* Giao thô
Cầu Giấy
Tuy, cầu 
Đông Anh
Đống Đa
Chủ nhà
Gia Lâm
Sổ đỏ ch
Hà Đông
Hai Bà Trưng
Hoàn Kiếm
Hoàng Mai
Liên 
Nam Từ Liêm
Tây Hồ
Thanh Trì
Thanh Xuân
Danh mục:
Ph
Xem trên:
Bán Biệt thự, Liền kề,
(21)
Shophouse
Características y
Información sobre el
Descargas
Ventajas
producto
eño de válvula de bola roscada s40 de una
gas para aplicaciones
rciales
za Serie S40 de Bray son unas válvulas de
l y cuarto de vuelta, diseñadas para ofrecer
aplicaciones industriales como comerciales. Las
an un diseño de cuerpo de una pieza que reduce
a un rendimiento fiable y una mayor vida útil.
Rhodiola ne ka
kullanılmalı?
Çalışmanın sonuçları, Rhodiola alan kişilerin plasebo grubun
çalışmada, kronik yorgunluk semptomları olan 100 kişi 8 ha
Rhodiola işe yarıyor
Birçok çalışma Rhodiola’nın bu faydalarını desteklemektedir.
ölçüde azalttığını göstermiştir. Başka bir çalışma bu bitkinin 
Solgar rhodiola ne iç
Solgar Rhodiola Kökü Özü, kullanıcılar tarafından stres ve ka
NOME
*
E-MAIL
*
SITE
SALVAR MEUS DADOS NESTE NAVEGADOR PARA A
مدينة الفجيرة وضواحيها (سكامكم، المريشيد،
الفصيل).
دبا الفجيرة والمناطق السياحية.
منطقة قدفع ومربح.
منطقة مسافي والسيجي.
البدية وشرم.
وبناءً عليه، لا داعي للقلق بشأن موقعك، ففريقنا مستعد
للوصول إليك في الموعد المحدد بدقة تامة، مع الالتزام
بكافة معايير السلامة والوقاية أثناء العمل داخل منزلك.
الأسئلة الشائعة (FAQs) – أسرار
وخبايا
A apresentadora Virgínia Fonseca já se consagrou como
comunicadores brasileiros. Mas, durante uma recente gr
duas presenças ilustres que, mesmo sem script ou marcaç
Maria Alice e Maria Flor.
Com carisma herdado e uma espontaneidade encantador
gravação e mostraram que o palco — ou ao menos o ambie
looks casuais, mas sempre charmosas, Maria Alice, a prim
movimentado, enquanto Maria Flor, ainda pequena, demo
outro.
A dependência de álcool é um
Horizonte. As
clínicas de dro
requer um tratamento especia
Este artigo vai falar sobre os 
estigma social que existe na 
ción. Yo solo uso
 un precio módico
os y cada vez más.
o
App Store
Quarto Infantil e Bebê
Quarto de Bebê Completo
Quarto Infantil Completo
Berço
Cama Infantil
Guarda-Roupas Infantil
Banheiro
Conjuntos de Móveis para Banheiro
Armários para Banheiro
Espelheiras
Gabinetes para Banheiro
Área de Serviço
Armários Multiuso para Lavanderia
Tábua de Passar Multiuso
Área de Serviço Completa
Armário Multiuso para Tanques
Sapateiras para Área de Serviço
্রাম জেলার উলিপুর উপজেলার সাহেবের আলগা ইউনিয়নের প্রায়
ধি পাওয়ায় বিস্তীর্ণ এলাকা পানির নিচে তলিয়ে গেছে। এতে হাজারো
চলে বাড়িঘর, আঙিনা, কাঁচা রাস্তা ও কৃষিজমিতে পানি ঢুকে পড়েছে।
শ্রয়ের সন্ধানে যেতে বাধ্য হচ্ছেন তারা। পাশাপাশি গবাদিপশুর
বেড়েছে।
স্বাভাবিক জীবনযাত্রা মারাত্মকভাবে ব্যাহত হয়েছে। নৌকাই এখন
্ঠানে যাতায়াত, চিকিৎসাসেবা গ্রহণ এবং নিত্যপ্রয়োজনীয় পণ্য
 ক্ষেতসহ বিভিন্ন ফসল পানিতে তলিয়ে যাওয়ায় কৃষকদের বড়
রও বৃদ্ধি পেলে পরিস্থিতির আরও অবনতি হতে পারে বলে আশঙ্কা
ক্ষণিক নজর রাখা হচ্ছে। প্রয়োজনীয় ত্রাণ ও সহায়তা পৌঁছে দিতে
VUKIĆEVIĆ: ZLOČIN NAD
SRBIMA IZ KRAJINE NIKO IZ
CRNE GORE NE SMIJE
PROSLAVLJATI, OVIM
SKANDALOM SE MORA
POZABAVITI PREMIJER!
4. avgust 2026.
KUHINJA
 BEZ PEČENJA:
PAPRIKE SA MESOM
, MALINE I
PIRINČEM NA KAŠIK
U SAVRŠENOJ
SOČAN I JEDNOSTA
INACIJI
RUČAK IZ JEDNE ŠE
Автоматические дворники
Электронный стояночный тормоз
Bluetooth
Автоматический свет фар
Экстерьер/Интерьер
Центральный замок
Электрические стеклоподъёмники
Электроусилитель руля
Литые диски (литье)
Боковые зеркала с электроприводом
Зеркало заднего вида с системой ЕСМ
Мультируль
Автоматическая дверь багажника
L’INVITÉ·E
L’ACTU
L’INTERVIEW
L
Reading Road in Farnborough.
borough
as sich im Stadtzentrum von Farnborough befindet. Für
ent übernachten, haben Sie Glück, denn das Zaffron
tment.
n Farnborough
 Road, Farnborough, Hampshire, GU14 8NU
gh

.....

» **Work to be completed**
In the listing above, find the line containing "estigma social que existe na" and the line containing "Автоматическая дверь багажника", then repeat those two lines and everything between them exactly.

» **Result**
estigma social que existe na 
ción. Yo solo uso
 un precio módico
os y cada vez más.
o
App Store
Quarto Infantil e Bebê
Quarto de Bebê Completo
Quarto Infantil Completo
Berço
Cama Infantil
Guarda-Roupas Infantil
Banheiro
Conjuntos de Móveis para Banheiro
Armários para Banheiro
Espelheiras
Gabinetes para Banheiro
Área de Serviço
Armários Multiuso para Lavanderia
Tábua de Passar Multiuso
Área de Serviço Completa
Armário Multiuso para Tanques
Sapateiras para Área de Serviço
্রাম জেলার উলিপুর উপজেলার সাহেবের আলগা ইউনিয়নের প্রায়
ধি পাওয়ায় বিস্তীর্ণ এলাকা পানির নিচে তলিয়ে গেছে। এতে হাজারো
চলে বাড়িঘর, আঙিনা, কাঁচা রাস্তা ও কৃষিজমিতে পানি ঢুকে পড়েছে।
শ্রয়ের সন্ধানে যেতে বাধ্য হচ্ছেন তারা। পাশাপাশি গবাদিপশুর
বেড়েছে।
স্বাভাবিক জীবনযাত্রা মারাত্মকভাবে ব্যাহত হয়েছে। নৌকাই এখন
্ঠানে যাতায়াত, চিকিৎসাসেবা গ্রহণ এবং নিত্যপ্রয়োজনীয় পণ্য
 ক্ষেতসহ বিভিন্ন ফসল পানিতে তলিয়ে যাওয়ায় কৃষকদের বড়
রও বৃদ্ধি পেলে পরিস্থিতির আরও অবনতি হতে পারে বলে আশঙ্কা
ক্ষণিক নজর রাখা হচ্ছে। প্রয়োজনীয় ত্রাণ ও সহায়তা পৌঁছে দিতে
VUKIĆEVIĆ: ZLOČIN NAD
SRBIMA IZ KRAJINE NIKO IZ
CRNE GORE NE SMIJE
PROSLAVLJATI, OVIM
SKANDALOM SE MORA
POZABAVITI PREMIJER!
4. avgust 2026.
KUHINJA
 BEZ PEČENJA:
PAPRIKE SA MESOM
, MALINE I
PIRINČEM NA KAŠIK
U SAVRŠENOJ
SOČAN I JEDNOSTA
INACIJI
RUČAK IZ JEDNE ŠE
Автоматические дворники
Электронный стояночный тормоз
Bluetooth
Автоматический свет фар
Экстерьер/Интерьер
Центральный замок
Электрические стеклоподъёмники
Электроусилитель руля
Литые диски (литье)
Боковые зеркала с электроприводом
Зеркало заднего вида с системой ЕСМ
Мультируль
Автоматическая дверь багажника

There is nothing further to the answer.